Latent Dirichlet allocation (LDA) Tutorial
Dr. Abram Hindle, University of Alberta, Edmonton, Canada
Topic analysis has become a hot topic in software engineering research, especially mining software repositories research. It is popular because often researchers have to sift through numerous documents and try to make sense of 1000s of bug reports, commits, or source files. Latent Dirichlet allocation allows Software Engineering researchers to apply topic analysis to large sets of documents and come up with topics that cross-cut and relate documents. These topics are often viewed as similar to human conceptions of topics, but are different, these topics are independent statistical signals observable within a collection of documents.

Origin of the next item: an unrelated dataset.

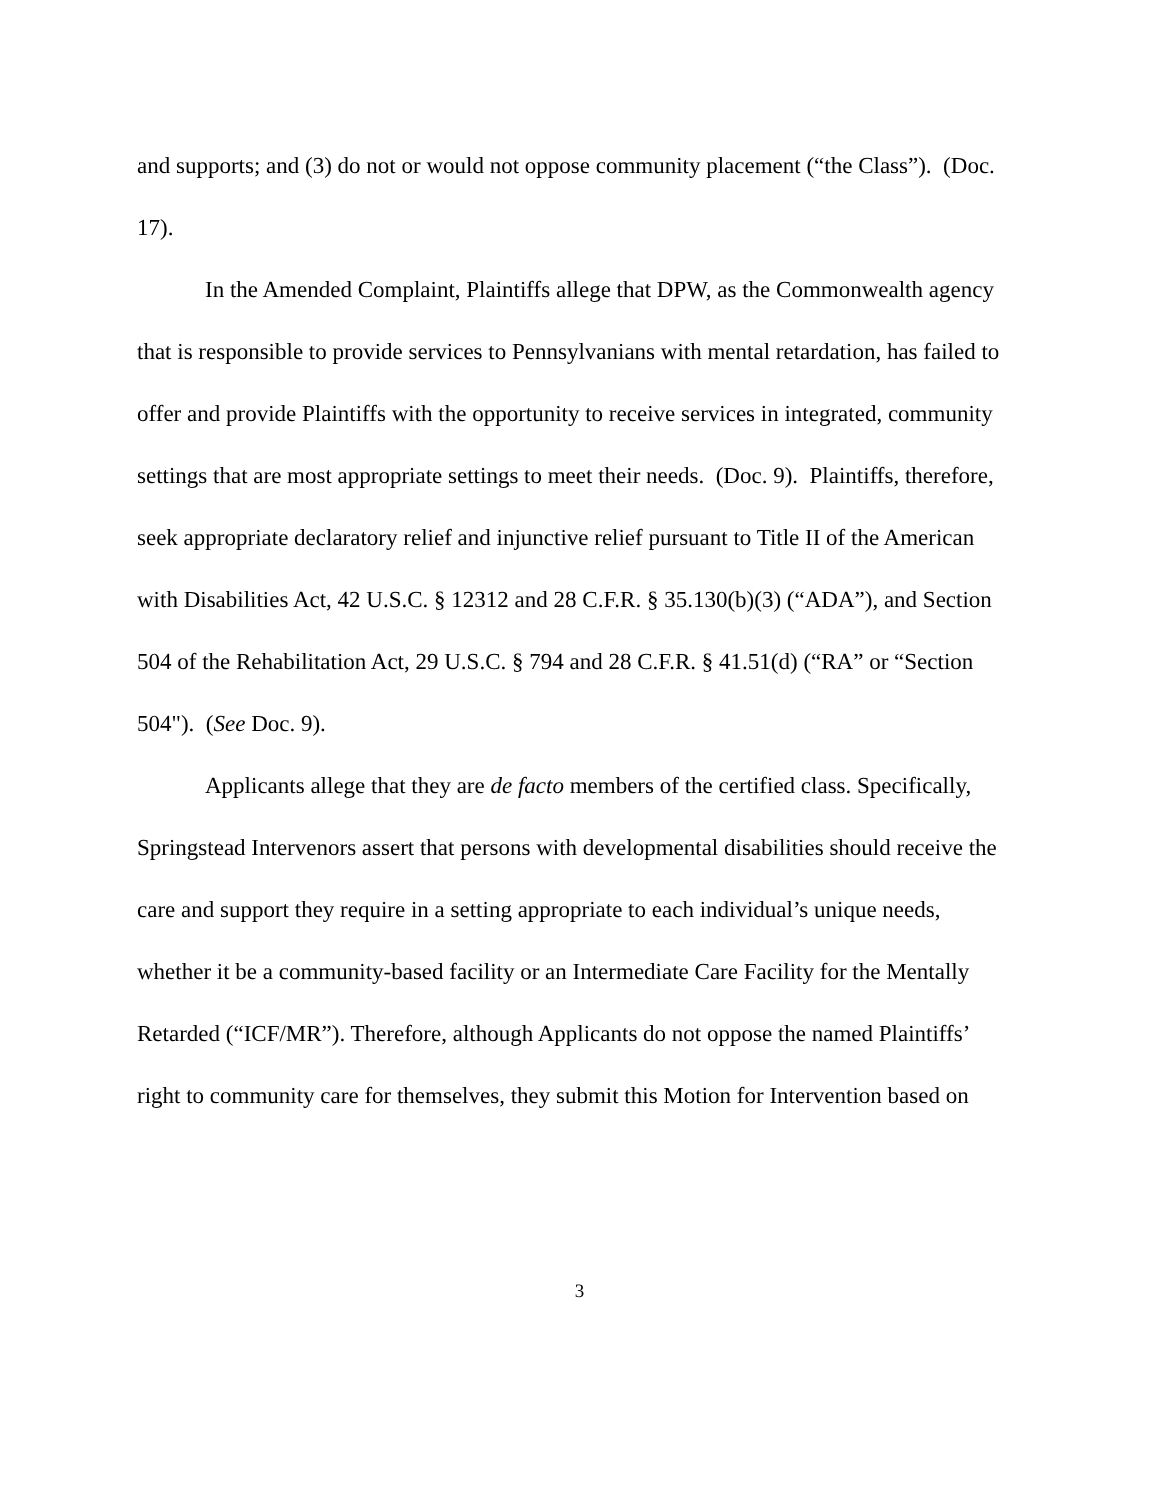and supports; and (3) do not or would not oppose community placement (“the Class”). (Doc. 17).
In the Amended Complaint, Plaintiffs allege that DPW, as the Commonwealth agency that is responsible to provide services to Pennsylvanians with mental retardation, has failed to offer and provide Plaintiffs with the opportunity to receive services in integrated, community settings that are most appropriate settings to meet their needs. (Doc. 9). Plaintiffs, therefore, seek appropriate declaratory relief and injunctive relief pursuant to Title II of the American with Disabilities Act, 42 U.S.C. § 12312 and 28 C.F.R. § 35.130(b)(3) (“ADA”), and Section 504 of the Rehabilitation Act, 29 U.S.C. § 794 and 28 C.F.R. § 41.51(d) (“RA” or “Section 504"). (See Doc. 9).
Applicants allege that they are de facto members of the certified class. Specifically, Springstead Intervenors assert that persons with developmental disabilities should receive the care and support they require in a setting appropriate to each individual’s unique needs, whether it be a community-based facility or an Intermediate Care Facility for the Mentally Retarded (“ICF/MR”). Therefore, although Applicants do not oppose the named Plaintiffs’ right to community care for themselves, they submit this Motion for Intervention based on
3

Topic analysis has been used to summarize behaviors and efforts within software repositories. It has been used to describe coupling between documents, imply document similarity, query and cluster documents. In many cases topic analysis is attractive because it is an unsupervised method that produces couplings and relationships between the multitude of documents, words, and topics.
In this LDA Tutorial participants will get hands-on experience with LDA and get some valuable LDA tools. We will discuss LDA, when one should use LDA and when one should not. Then we will go through the steps of collecting and extracting documents, cleaning them up for processing by an LDA tool, producing topics and then evaluating topics.
In particular we will extract issues from existing Github issue trackers and pre-process this data. We will strip stop-words, common words and extremely rare words and summarize each document as a bag of words. Then we will build a dictionary of the remaining terms and feed an LDA implementation, these words and topics.
The LDA implementation, given the documents and parameters will analyze the documents and generate topics and relationships. Then we will extract these matrices that relate the topics, documents and words together. We will analyze, inspect, plot, and interpret these matrices.
Participants should pre-install Virtualbox and Vagrant. A vagrant VM loaded with free software will be distributed to participants. This will enable participants to explore topic analysis on their own and at their leisure as well.
Resources for the tutorial will be found here: https://bitbucket.org/abram/lda-tutorial.
Abram Hindle is an assistant professor of computing science at the University of Alberta. His research focuses on problems relating to mining software repositories, improving software engineering-oriented information retrieval with contextual information, and the impact of software maintenance on software power use and software energy consumption. Abram received a PhD in computer science from the University of Waterloo.